Really? It sure doesn’t look that way. Even Chávez’s opponent in the October presidential election, Henrique Capriles, had to promise voters that he would preserve and actually expand the Chávez-era social programs that had increased Venezuelans’ access to health care and education. And after Chávez beat him by a wide margin of 11 percentage points, Chávez’s party increased its share of governorships from 15 to 20 of 23 states, in the December elections that followed. During nearly all of the campaign ahead of those elections, Chávez was not even in the country.
But it’s the one-sidedness of the New Yorker’s reporting that is most overwhelming. Imagine, for example, writing an article about the United States at the end of President Clinton’s eight years – interviewing the homeless and the destitute, the people tortured in our prisons, the unemployed and the poor single mothers struggling to feed their children.
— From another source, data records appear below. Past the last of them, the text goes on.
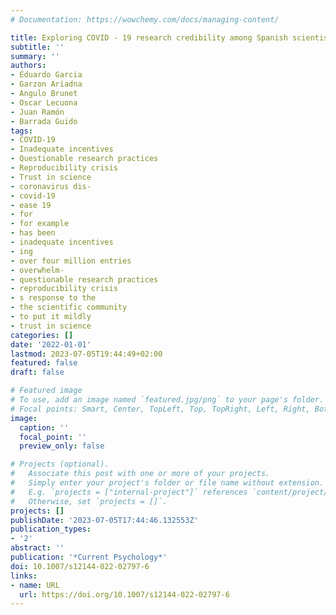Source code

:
 ```yaml
---
# Documentation: https://wowchemy.com/docs/managing-content/

title: Exploring COVID ‑ 19 research credibility among Spanish scientists
subtitle: ''
summary: ''
authors:
- Eduardo Garcia
- Garzon Ariadna
- Angulo Brunet
- Oscar Lecuona
- Juan Ramón
- Barrada Guido
tags:
- COVID-19
- Inadequate incentives
- Questionable research practices
- Reproducibility crisis
- Trust in science
- coronavirus dis-
- covid-19
- ease 19
- for
- for example
- has been
- inadequate incentives
- ing
- over four million entries
- overwhelm-
- questionable research practices
- reproducibility crisis
- s response to the
- the scientific community
- to put it mildly
- trust in science
categories: []
date: '2022-01-01'
lastmod: 2023-07-05T19:44:49+02:00
featured: false
draft: false

# Featured image
# To use, add an image named `featured.jpg/png` to your page's folder.
# Focal points: Smart, Center, TopLeft, Top, TopRight, Left, Right, BottomLeft, Bottom, BottomRight.
image:
  caption: ''
  focal_point: ''
  preview_only: false

# Projects (optional).
#   Associate this post with one or more of your projects.
#   Simply enter your project's folder or file name without extension.
#   E.g. `projects = ["internal-project"]` references `content/project/deep-learning/index.md`.
#   Otherwise, set `projects = []`.
projects: []
publishDate: '2023-07-05T17:44:46.132553Z'
publication_types:
- '2'
abstract: ''
publication: '*Current Psychology*'
doi: 10.1007/s12144-022-02797-6
links:
- name: URL
  url: https://doi.org/10.1007/s12144-022-02797-6
---
```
Could you get away with pretending that this is all of “What Clinton has wrought in America?” Without mentioning that unemployment hit record lows not seen since the 1960s, that poverty was sharply reduced, that it was the longest-running business cycle expansion in U.S. history?
This is an imperfect analogy, since many people outside the U.S. know something about the country, and wouldn’t buy such a one-sided story line. And also because the improvements of the Clinton years didn’t last that long: the stock market bubble burst and caused a recession in 2001; the gains from the recovery that followed went mostly to the richest 1 percent of the population; and then the housing bubble burst, causing the worst recession since the Great Depression — from which we are still recovering. Unemployment today is considerably above the level of Clinton’s first year in office, and poverty has rebounded dramatically; and we could take another decade to get back to full employment. Whereas in Venezuela, progress has not been reversed; there really is no going back, now that the majority of the country has gotten used to sharing in the country’s oil wealth – not just through government programs but primarily through a higher level of employment and income in the private sector. Maybe that’s not “revolutionary” enough for Anderson, but it’s enough for Venezuelans to keep re-electing their president and his party.
As for the media, it is a remarkable phenomenon, this outpouring of animosity toward Chávez and his government, from across the Western media spectrum. How is it that this democratically elected president who hasn’t killed anyone or invaded any countries gets more bad press than Saddam Hussein did (aside from the months immediately preceding invasions of Iraq)? Even when he is fighting for his own life?
The Western media reporting has been effective. It has convinced most people outside of Venezuela that the country is run by some kind of dictatorship that has ruined it. Fortunately for Venezuelans, they have access to more information about their country than the foreigners who are relying on one-sided and often inaccurate media. So they keep re-electing the president and the party that has improved their lives — much to the annoyance of the major media and its friends.
Mark Weisbrot is an economist and co-director of the Center for Economic and Policy Research. He is co-author, with Dean Baker, of Social Security: the Phony Crisis.